Is there a recipe for this bread? Looks yummy
Hello, I just want to ask you if I can use active yeast instead of instant yeast. Thanks.
Hi Mya, You can, but the rise time will likely take longer.
Use a good quality serrated bread knife to make the slashes in your bread.
Wow, this looks fabulous Chelle!!! Wonderful looking crumb and one heck of a crispy crust.
Ally – You are more than welcome to jet up here to the snow zone and I will share my bread with you :)
Wow, just wow. I would love a piece of that right now!
Tanna – Thank you very much! :) I’m proud to be a Buddy!
Michelle! Wow! That is simply awesome bread!
I’m so glad you baked with us. You can certainly consider yourself a bread baking buddy with this loaf!
Gretchen – Thank you very much! I am very excited about what the next month will bring!
You did a fabulous job with this! Agreed, it was definitely a different dough and wet just wasn’t the word, but wow! yours turned out fantastic!!! Cannot wait until the next month!
Erin – Thank you so much for the award! That’s so sweet! I hope you enjoyed the tiramisu :)
Madam Chow – I agree, it was a wonderful bread to flex some un-used bread-baking muscles! I was incredibly proud! Congratulations to you as well!
I made this, too, and I’m so glad that I did! I’d never baked anything like this, and I was so proud of myself. Hope you are, too!
I know you just got this award, but you make my day, too! I made the tirimisu tonight, and it turned out perfectly! Thanks for making my day!
sher – Thank you! I can’t wait to have some tomorrow with our spaghetti and meatballs… it will be perfect for sopping up the sauce!
Wow! It looks beautiful, both the crust and the lovely holes in the crumb. I sure wish I had some right now. That was a fabulous bread!
baking soda – Thank you! I was so excited to make this!
Laurie – Next one we’ll have to do together! And thanks for the compliments :)
Kate – Thank you! And I am totally sold on weighing now as well!
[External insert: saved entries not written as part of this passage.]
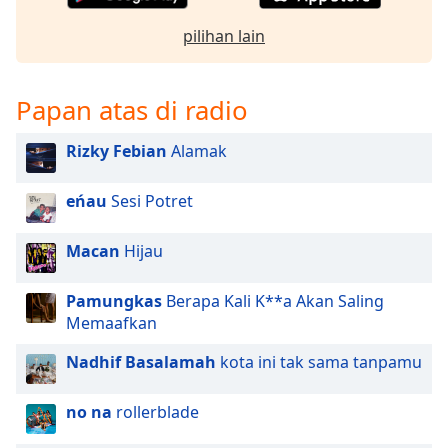
pilihan lain
Papan atas di radio
Rizky Febian
Alamak
eńau
Sesi Potret
Macan
Hijau
Pamungkas
Berapa Kali K**a Akan Saling
Memaafkan
Nadhif Basalamah
kota ini tak sama tanpamu
no na
rollerblade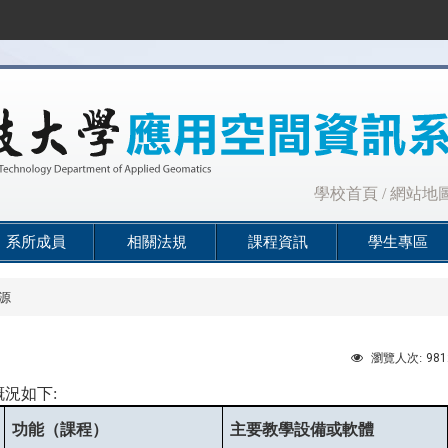
:::
學校首頁
/
網站地
系所成員
相關法規
課程資訊
學生專區
源
981
瀏覽人次:
況如下:
功能（課程）
主要教學設備或軟體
It’s GORGEOUS! I’m also a big fan of the weighing method for baking.
I so wish I could have done this with you!!! It turned out gorgeous Chelle. Seriously, thats an awesome looking loaf of bread. Kudos to you, I wish I could taste it!
Wow Michelle! You’ve done it! Great loaf and that crust and crumb is amazing!
Erin – Thank you!! I have that book on my list to buy, you’ll have to let me know how you like it!
This looks great! The crust looks perfect! I can imagine the sense of accomplishment you must have felt when you finished this. I have recently become interested in bread baking and improving my skills. I just bought Peter Reinhart’s The Baker’s Apprentice and I think I’m going to challenge myself to try once recipe each week from it so that I can start mastering the art of bread baking!
Annie – Thank you! I’m sure you’ll do lots of fun stuff on your maternity leave!
Lien – Thank you very much!! :)
congratulations on your fantastic Royal Crown. It’s royal indeed. Love the interior…very, very good job!
Chelle, this looks great! Congrats on continuing to grow your bread baking skills. I wish I had more time to devote to things like this. Maybe while I’m on maternity leave :)
kayte – Thank you so much!! I figure I’ll never learn anything new if I don’t venture outside of my comfort zone!
wow chelle! looks wonderful. i’m always amazed by all the complicated things you try. you’re my baking hero ;-)
Mary – Thank you! :) And you’re welcome – you were a huge help!
Now that is a Royal Crown Tortano! You did a great job and I can taste that bread.
Thanks for all the kind comments. You can bake with us anytime you want ;-)
bridget – Thanks so much for the tip on slashing, I haven’t tried my serrated knives. I will do that next time and see if that’s any better.
That looks like a really great loaf of bread. About slashing – I’ve started using a serrated knife to slash loafs, and it works a lot better than a straight knife. I guess my regular knives just aren’t sharp enough. I’ve tried using a razor, but the serrated knife works just as well.
Nikki – Thanks for the advice on the yeast, I’m glad I stuck it out too!
Yay!! I’m glad the bad yeast didn’t stop you, your bread looks fantastic!